I'm ingesting an RTMP stream and converting it to a fragmented MP4 file in JavaScript. It took a week of work but I'm almost finished with this task. I'm generating a valid ftyp
atom, moov
atom, and moof
atom and the first frame of the video actually plays (with audio) before it goes into an infinite buffering with no errors listed in chrome://media-internals
Plugging the video into ffprobe
, I get an error similar to:
[mov,mp4,m4a,3gp,3g2,mj2 @ 0x558559198080] Failed to add index entry
Last message repeated 368 times
[h264 @ 0x55855919b300] Invalid NAL unit size (-619501801 > 966).
[h264 @ 0x55855919b300] Error splitting the input into NAL units.
This led me on a massive hunt for data alignment issues or invalid byte offsets in my tfhd
and trun
atoms, however no matter where I looked or how I sliced the data, I couldn't find any problems in the moof
atom.
I then took the original FLV file and converted it to an MP4 in ffmpeg
with the following command:
ffmpeg -i ~/Videos/rtmp/big_buck_bunny.flv -c copy -ss 5 -t 10 -movflags frag_keyframe+empty_moov+faststart test.mp4
I opened both the MP4 I was creating and the MP4 output by ffmpeg
in an atom parsing file and compared the two:
The first thing that jumped out at me was the ffmpeg
-generated file has multiple video samples per moof
. Specifically, every moof
started with 1 key frame, then contained all difference frames until the next key frame (which was used as the start of the following moof
atom)
Contrast this with how I'm generating my MP4. I create a moof
atom every time an FLV VIDEODATA
packet arrives.

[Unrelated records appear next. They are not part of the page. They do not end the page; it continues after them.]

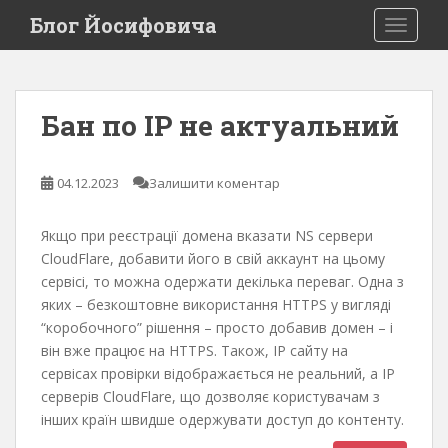
S
Блог Йосифовича
TOGGLE
k
i
p
t
Бан по IP не актуальний
o
m
a
04.12.2023
Залишити коментар
i
n
Якщо при реєстрації домена вказати NS сервери
c
CloudFlare, добавити його в свій аккаунт на цьому
o
сервісі, то можна одержати декілька переваг. Одна з
n
яких – безкоштовне використання HTTPS у вигляді
t
“коробочного” рішення – просто добавив домен – і
e
він вже працює на HTTPS. Також, IP сайту на
n
сервісах провірки відображається не реальний, а IP
t
серверів CloudFlare, що дозволяє користувачам з
інших країн швидше одержувати доступ до контенту.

This means my moof
may not contain a key frame (and usually doesn't)
Could this be why I'm having trouble? Or is there something else I'm missing?
The video files in question can be downloaded here:
Another issue I noticed was ffmpeg
's prolific use of base_data_offset
in the tfhd
atom. However when I tried tracking the total number of bytes appended and setting the base_data_offset
myself, I got an error in Chrome along the lines of: "MSE doesn't support base_data_offset". Per the ISO/IEC 14996-10 spec:
If not provided, the base-data-offset for the first track in the movie fragment is the position of the first byte of the enclosing Movie Fragment Box, and for second and subsequent track fragments, the default is the end of the data defined by the preceding fragment.
This wording leads me to believe that the data_offset
in the first trun
atom should be equal to the size of the moof
atom and the data_offset
in the second trun
atom should be 0
(0 bytes from the end of the data defined by the preceding fragment). However when I tried this I got an error that the video data couldn't be parsed. What did lead to data that could be parsed was the length of the moof
atom plus the total length of the first track (as if the base offset were the first byte of the enclosing moof
box, same as the first track)